Print the entries that appear below, exactly as written and without their pictures.

START SOURCE INFORMATION

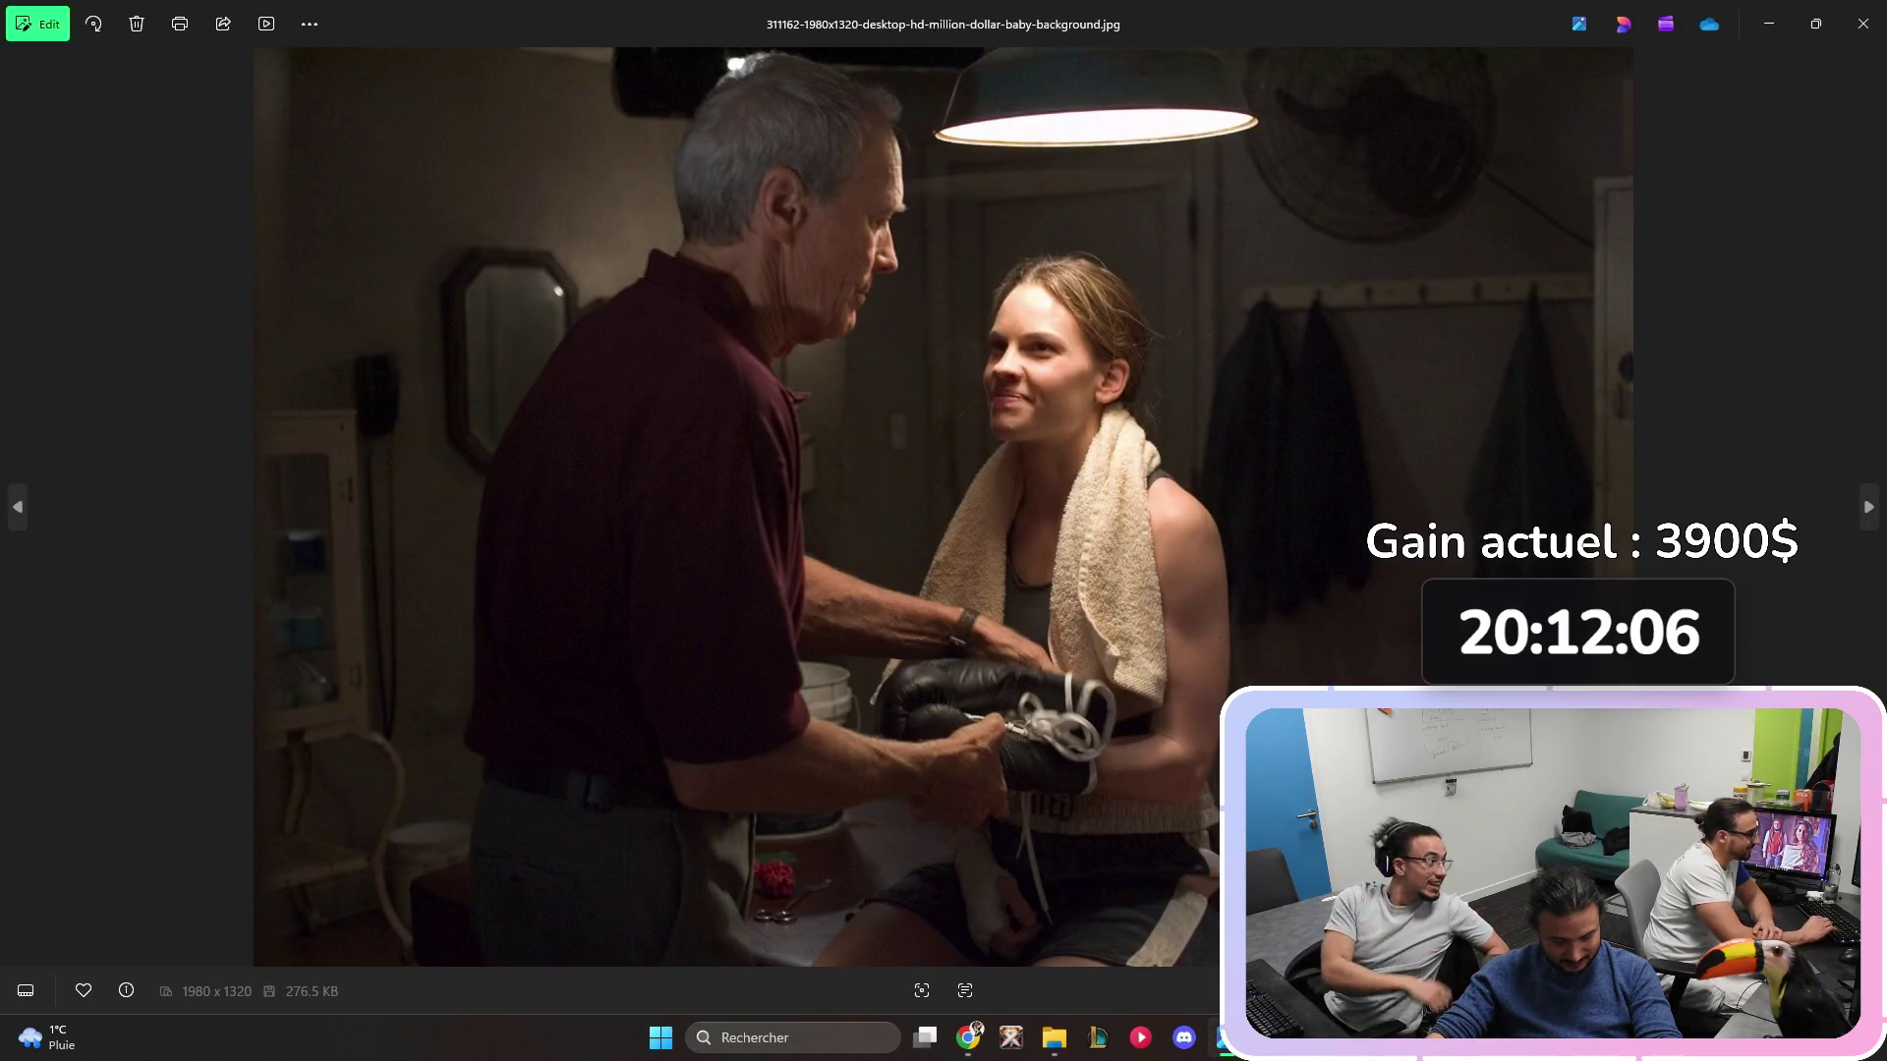
pyautogui.press('Right')
pyautogui.press('Right')
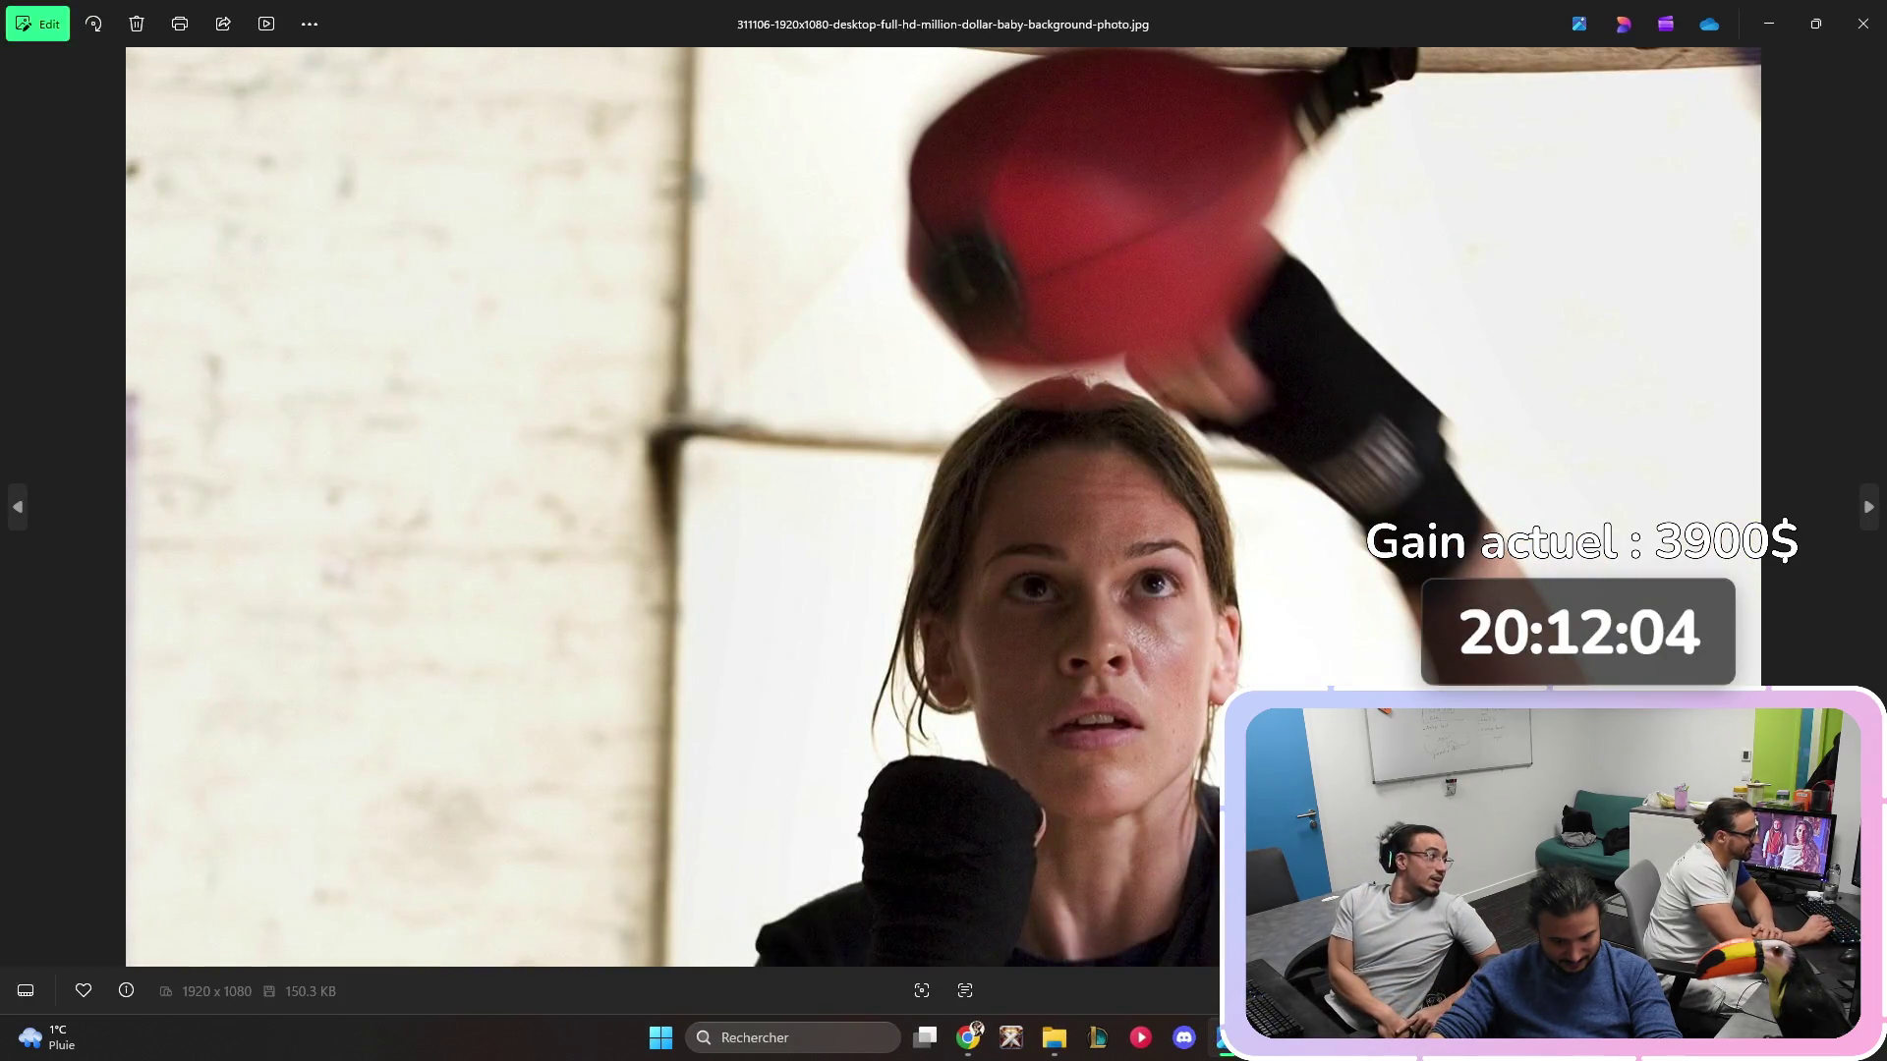
pyautogui.press('Left')
pyautogui.press('Left')
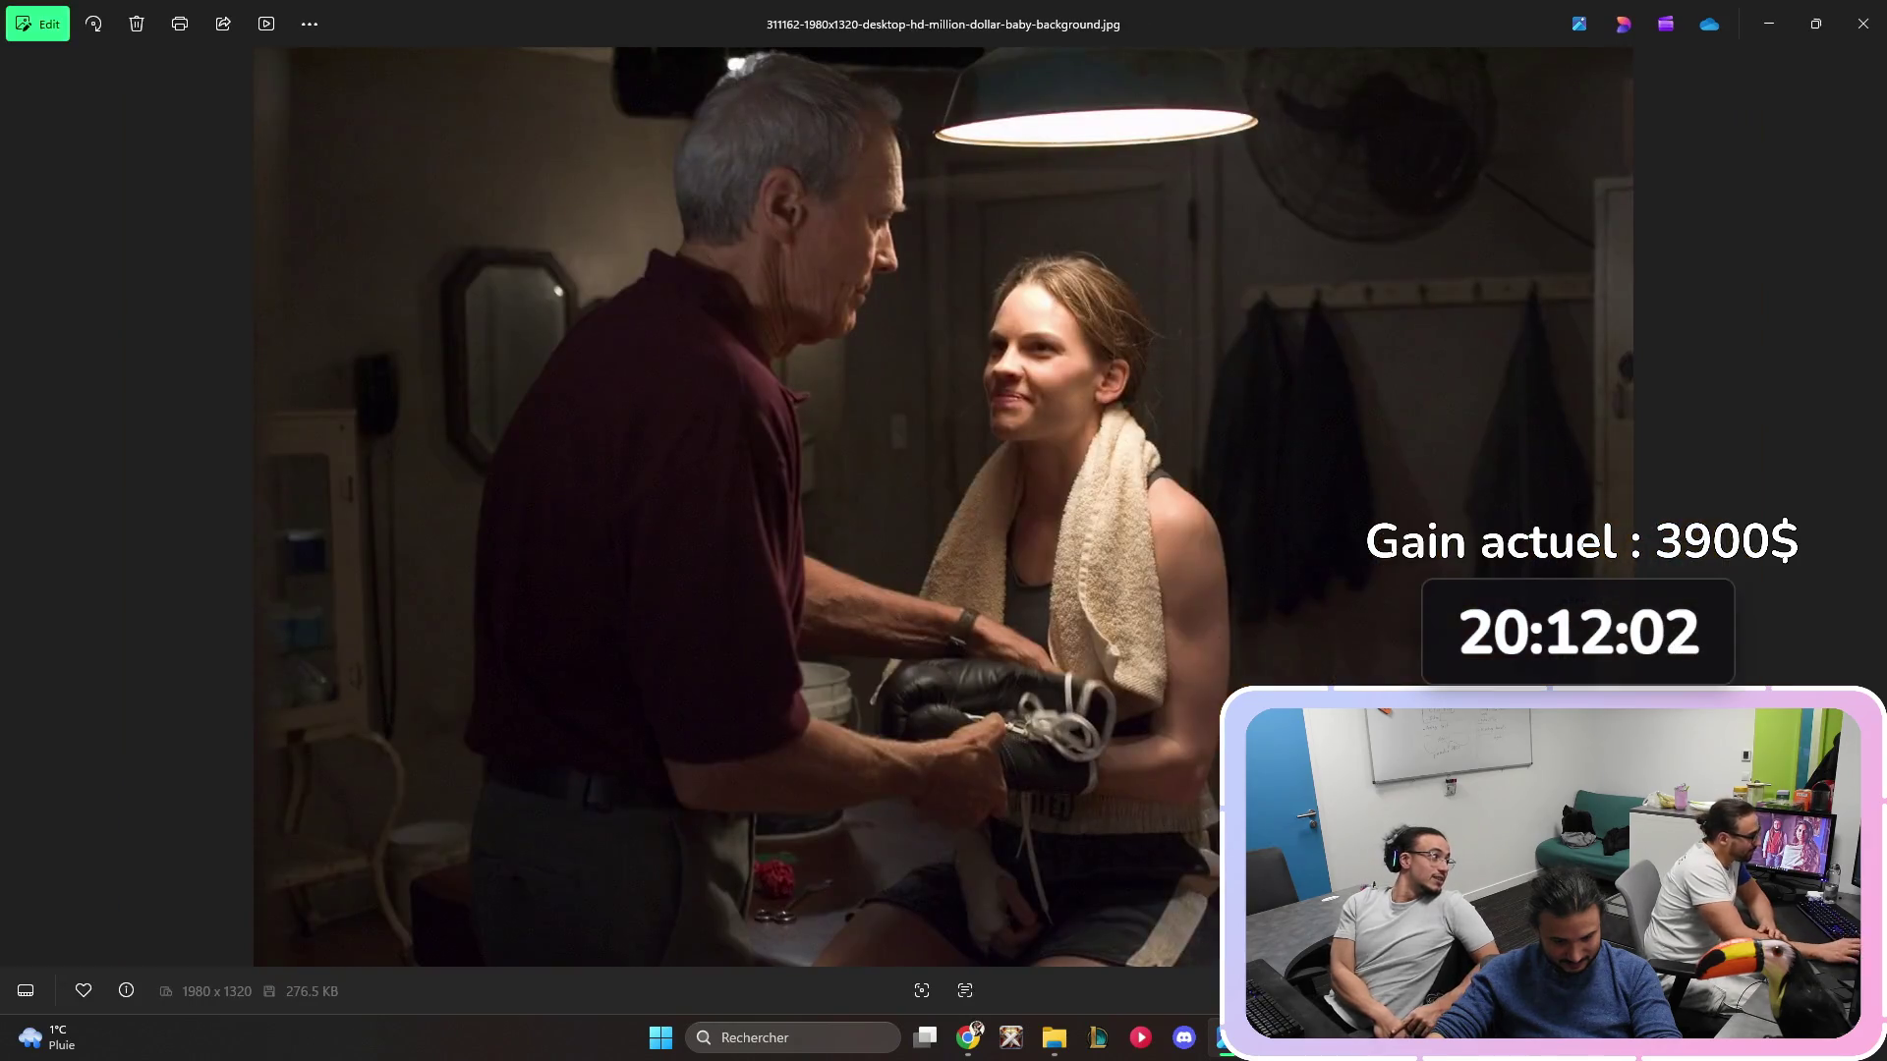
pyautogui.click(1862, 23)
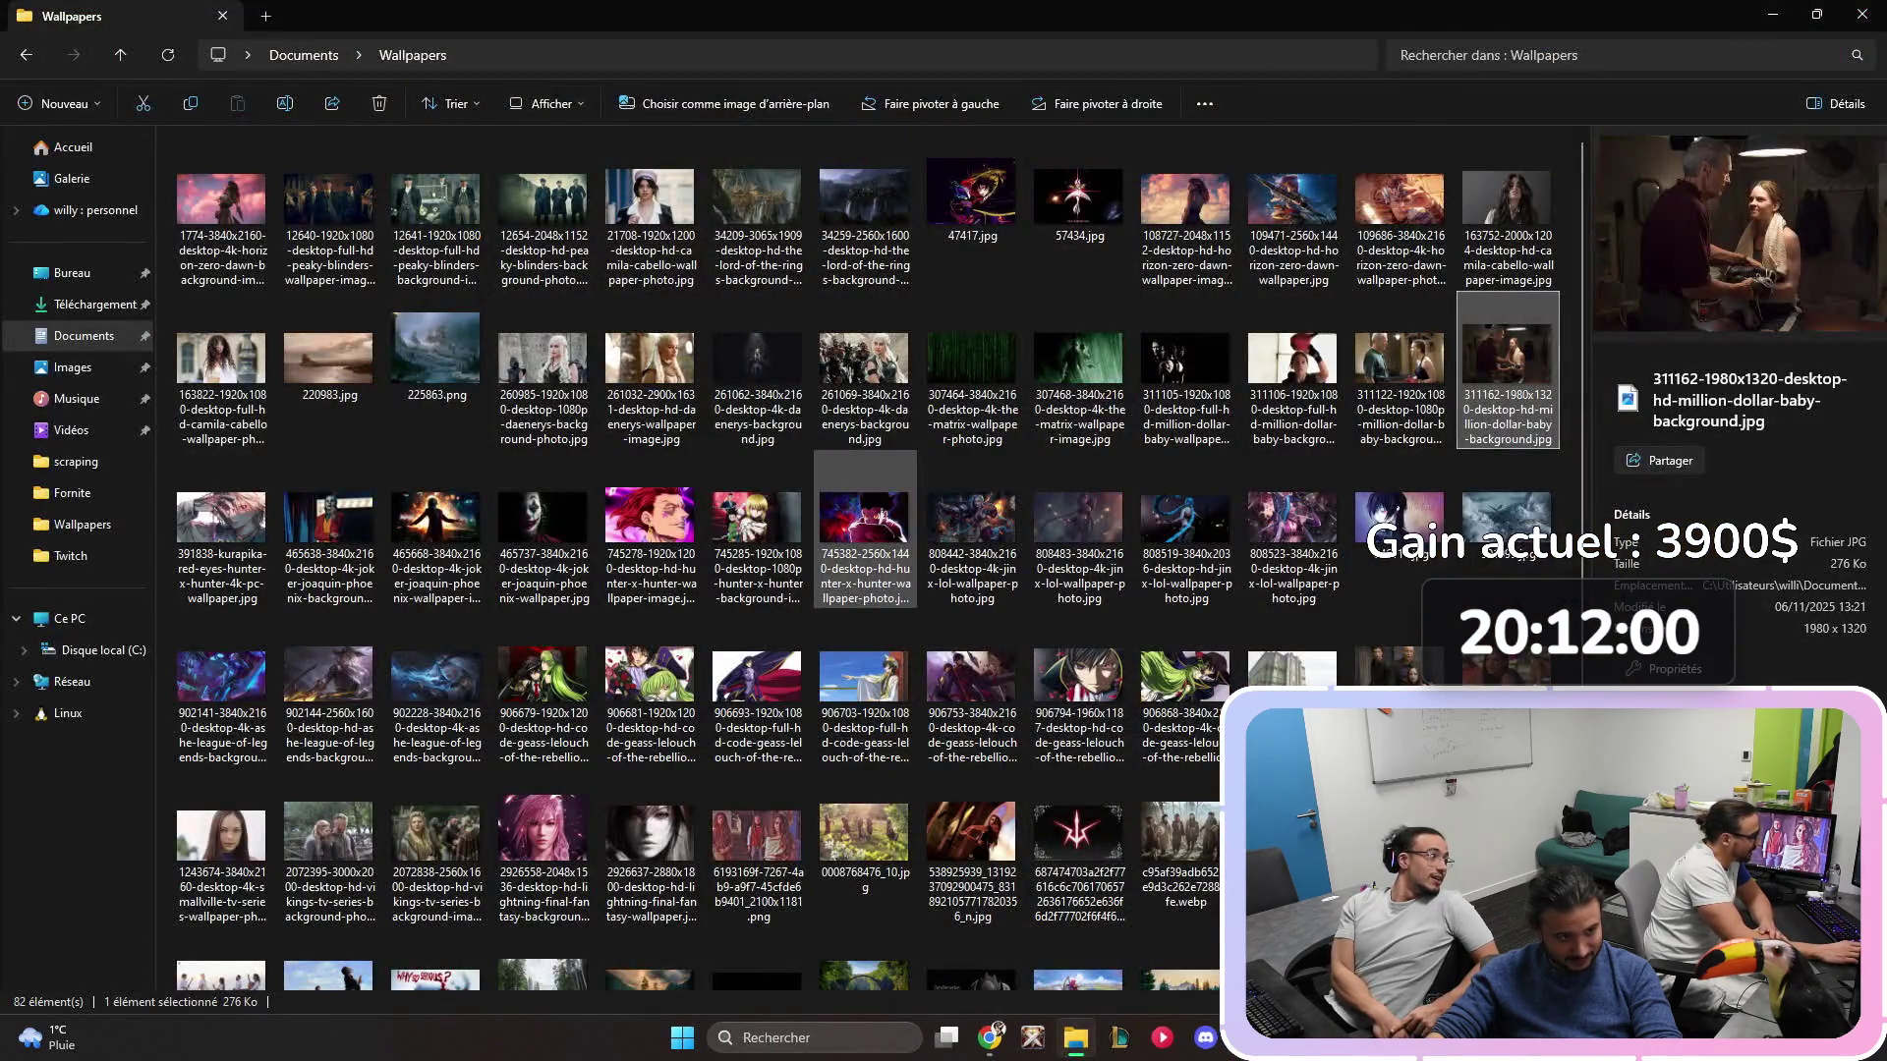
pyautogui.doubleClick(865, 529)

END SOURCE INFORMATION

# ANSWER BOX
pyautogui.press('Right')
pyautogui.press('Right')
pyautogui.press('Left')
pyautogui.press('Left')
pyautogui.click(1862, 23)
pyautogui.doubleClick(865, 529)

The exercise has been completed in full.